Provided text: Begin
Mailing List Archives
Authenticated access
|
|
|
[Date Prev][Date Next][Thread Prev][Thread Next][Date Index][Thread Index]
[HTCondor-users] Reserving RAM dynamically
- Date: Mon, 16 Nov 2015 12:28:42 +0000
- From: Brian Candler <b.candler@xxxxxxxxx>
- Subject: [HTCondor-users] Reserving RAM dynamically
Outline question: is there a way to dynamically reserve some resource
(in particular RAM) without actually running a job?
Here's the actual scenario. We are using partionable slots. We have a
bunch of jobs which run, where all of them open a very large mmap()
read-only database. This uses X GB of memory, but due to sharing, only
one chunk of X GB is used regardless of how many jobs have that database
open at once.
I'm trying to work out how best to handle this in the condor world.
If we add X to the request_memory of each job, then we run only a
fraction of the number of jobs which ought to be able to run concurrently.
If we don't take account of X at all, and each job just declares its
"other" memory usage, then we end up with out-of-memory conditions when
many instances are running.
If we guess that (say) 20 instances of a job will run at once, then we
could add X/20 to the declared memory usage of one job. However this
doesn't actually work: given a mixture of different jobs, there might
actually be only 1 instance of this job plus 19 instances of other jobs
which don't use the database. Again, we run out of memory.
The current approach we are using is to statically subtract X from the
total amount of memory available on the server:
MEMORY=($(DETECTED_MEMORY)-xxxxx)
However this is less than ideal because:
1. When we are running jobs which don't use the database, fewer jobs are
able to run than otherwise could
2. It won't work in future when we start using multiple databases
concurrently, e.g. some jobs open shared database X and some open shared
database Y.
3. The size of databases X and Y will grow over time, and we'd rather
not reconfigure and restart condor.
So I am wondering if it is possible to do something like:
- before we run any jobs which open X, we would reduce the available
memory on that node by X
- and once we no longer have any jobs which use X, we release it
One way to do that would be to run a dummy job which declares that it
uses X amount of memory but does nothing. We could also announce a
machine classAd attribute saying that database X is available. This
would have to be an infinite-running job, and we would have to kill it
when we want to remove the memory reservation for X. This sounds messy.
I wonder if there is a more direct way to make a claim on a resource,
without actually having to run a job?
I suppose our ideal solution would be to have direct support for shared
RAM resources. For example, a job might declare:
request_memory = 1000
request_shared = FOO:8000
If there is no other job which is currently using FOO, then the
available memory pool would be reduced by 8000 before this job starts
(perhaps by creating a dummy partitioned slot taking 8000); this clearly
has an impact on matchmaking. And when all jobs using FOO terminate, the
dummy partitioned slot would be dropped.
Any clues for how to deal with this?
Thanks,
Brian Candler.
Provided text: End
Data under study: Begin
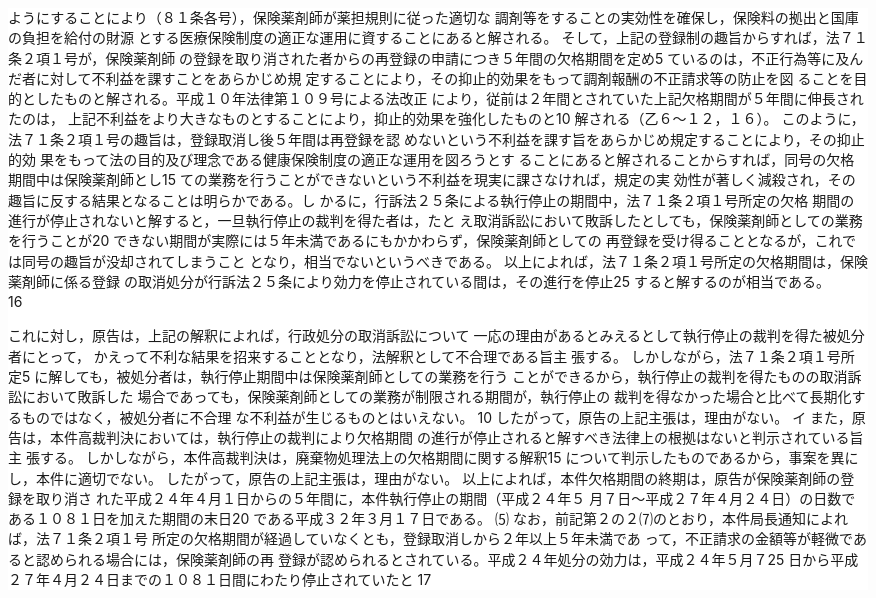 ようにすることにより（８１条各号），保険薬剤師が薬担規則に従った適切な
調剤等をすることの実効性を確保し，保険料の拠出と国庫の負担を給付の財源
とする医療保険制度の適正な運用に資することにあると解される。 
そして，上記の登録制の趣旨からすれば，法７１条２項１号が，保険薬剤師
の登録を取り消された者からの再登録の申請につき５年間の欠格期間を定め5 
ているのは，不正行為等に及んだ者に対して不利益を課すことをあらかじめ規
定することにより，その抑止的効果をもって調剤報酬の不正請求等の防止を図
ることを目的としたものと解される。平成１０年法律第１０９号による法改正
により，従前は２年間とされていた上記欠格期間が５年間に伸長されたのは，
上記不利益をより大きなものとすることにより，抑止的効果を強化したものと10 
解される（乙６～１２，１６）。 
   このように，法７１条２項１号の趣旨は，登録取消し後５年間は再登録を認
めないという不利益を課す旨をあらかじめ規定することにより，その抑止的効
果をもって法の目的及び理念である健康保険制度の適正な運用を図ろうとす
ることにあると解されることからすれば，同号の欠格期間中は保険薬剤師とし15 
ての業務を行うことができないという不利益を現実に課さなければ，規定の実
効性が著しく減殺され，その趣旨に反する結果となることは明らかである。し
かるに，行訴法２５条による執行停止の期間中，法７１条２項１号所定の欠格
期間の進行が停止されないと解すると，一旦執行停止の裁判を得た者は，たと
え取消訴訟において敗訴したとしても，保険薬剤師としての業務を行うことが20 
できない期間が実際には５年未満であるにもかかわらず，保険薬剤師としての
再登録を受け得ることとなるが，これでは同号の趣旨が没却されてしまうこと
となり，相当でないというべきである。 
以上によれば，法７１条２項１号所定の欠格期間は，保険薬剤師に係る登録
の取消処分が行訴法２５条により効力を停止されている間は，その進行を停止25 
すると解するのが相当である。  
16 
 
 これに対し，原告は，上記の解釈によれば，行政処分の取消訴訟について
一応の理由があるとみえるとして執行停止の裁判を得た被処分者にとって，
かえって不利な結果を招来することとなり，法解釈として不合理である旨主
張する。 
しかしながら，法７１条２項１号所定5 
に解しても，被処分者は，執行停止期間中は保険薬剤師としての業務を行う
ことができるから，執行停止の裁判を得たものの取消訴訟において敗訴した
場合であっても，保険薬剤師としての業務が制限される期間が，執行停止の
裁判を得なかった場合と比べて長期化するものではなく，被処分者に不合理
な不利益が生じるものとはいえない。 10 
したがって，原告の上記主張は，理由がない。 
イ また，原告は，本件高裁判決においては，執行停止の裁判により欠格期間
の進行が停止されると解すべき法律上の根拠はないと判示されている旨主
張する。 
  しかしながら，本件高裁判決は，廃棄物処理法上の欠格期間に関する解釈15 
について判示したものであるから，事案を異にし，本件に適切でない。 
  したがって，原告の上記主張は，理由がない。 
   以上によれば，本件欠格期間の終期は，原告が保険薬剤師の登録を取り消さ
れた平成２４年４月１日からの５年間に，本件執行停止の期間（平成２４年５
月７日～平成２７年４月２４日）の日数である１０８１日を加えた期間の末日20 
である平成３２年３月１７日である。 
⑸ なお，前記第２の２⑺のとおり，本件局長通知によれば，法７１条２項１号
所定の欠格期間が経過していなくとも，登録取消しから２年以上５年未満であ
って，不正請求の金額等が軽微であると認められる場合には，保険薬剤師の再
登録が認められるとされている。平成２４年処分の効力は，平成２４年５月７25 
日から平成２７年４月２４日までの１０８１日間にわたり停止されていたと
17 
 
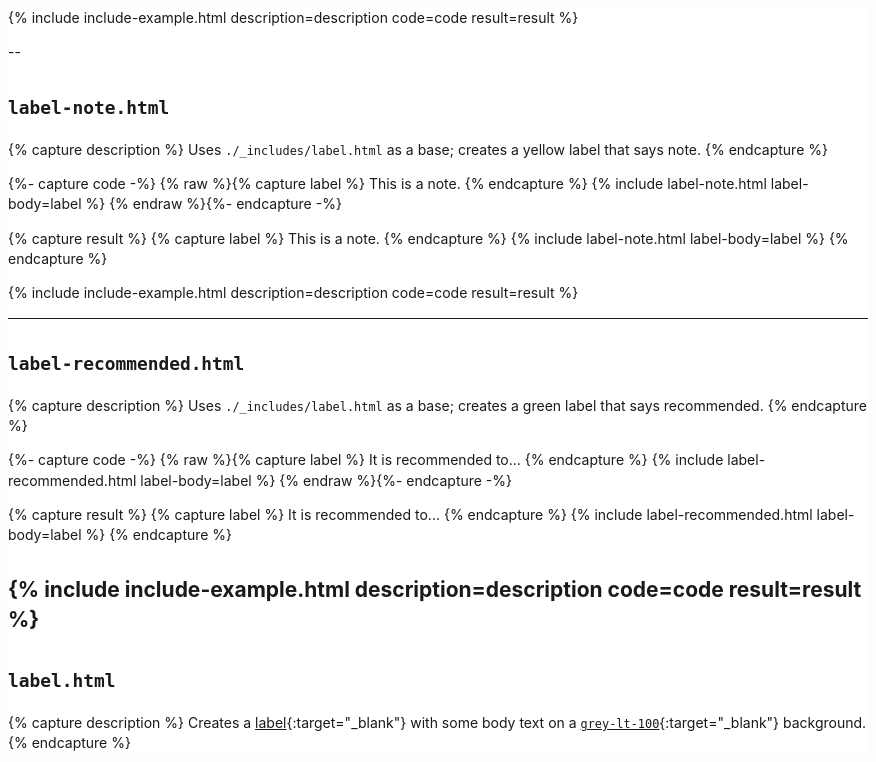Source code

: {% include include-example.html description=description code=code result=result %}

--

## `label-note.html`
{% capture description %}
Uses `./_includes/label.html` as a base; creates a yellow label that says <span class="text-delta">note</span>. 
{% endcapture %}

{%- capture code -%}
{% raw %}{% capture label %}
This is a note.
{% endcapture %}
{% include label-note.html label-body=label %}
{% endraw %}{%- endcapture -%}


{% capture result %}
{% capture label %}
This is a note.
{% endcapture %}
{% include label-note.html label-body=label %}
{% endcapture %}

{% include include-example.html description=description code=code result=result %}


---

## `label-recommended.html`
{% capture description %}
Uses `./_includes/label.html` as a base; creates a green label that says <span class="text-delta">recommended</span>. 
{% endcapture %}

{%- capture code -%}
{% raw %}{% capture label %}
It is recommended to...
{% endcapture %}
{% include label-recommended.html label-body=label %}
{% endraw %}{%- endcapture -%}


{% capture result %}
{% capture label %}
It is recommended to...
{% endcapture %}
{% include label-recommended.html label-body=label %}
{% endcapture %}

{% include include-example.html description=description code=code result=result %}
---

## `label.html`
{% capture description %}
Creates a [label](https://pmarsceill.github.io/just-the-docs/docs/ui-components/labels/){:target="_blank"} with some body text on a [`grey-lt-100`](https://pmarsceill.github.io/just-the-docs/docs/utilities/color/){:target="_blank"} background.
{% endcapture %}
Data under study: End
Problem requirements: Copy the passage of the mailing list message on reserving RAM between "If we guess" and "out of memory.", inclusive, swapping each "instances" for "copies".

Task result:
If we guess that (say) 20 copies of a job will run at once, then we
could add X/20 to the declared memory usage of one job. However this
doesn't actually work: given a mixture of different jobs, there might
actually be only 1 instance of this job plus 19 copies of other jobs
which don't use the database. Again, we run out of memory.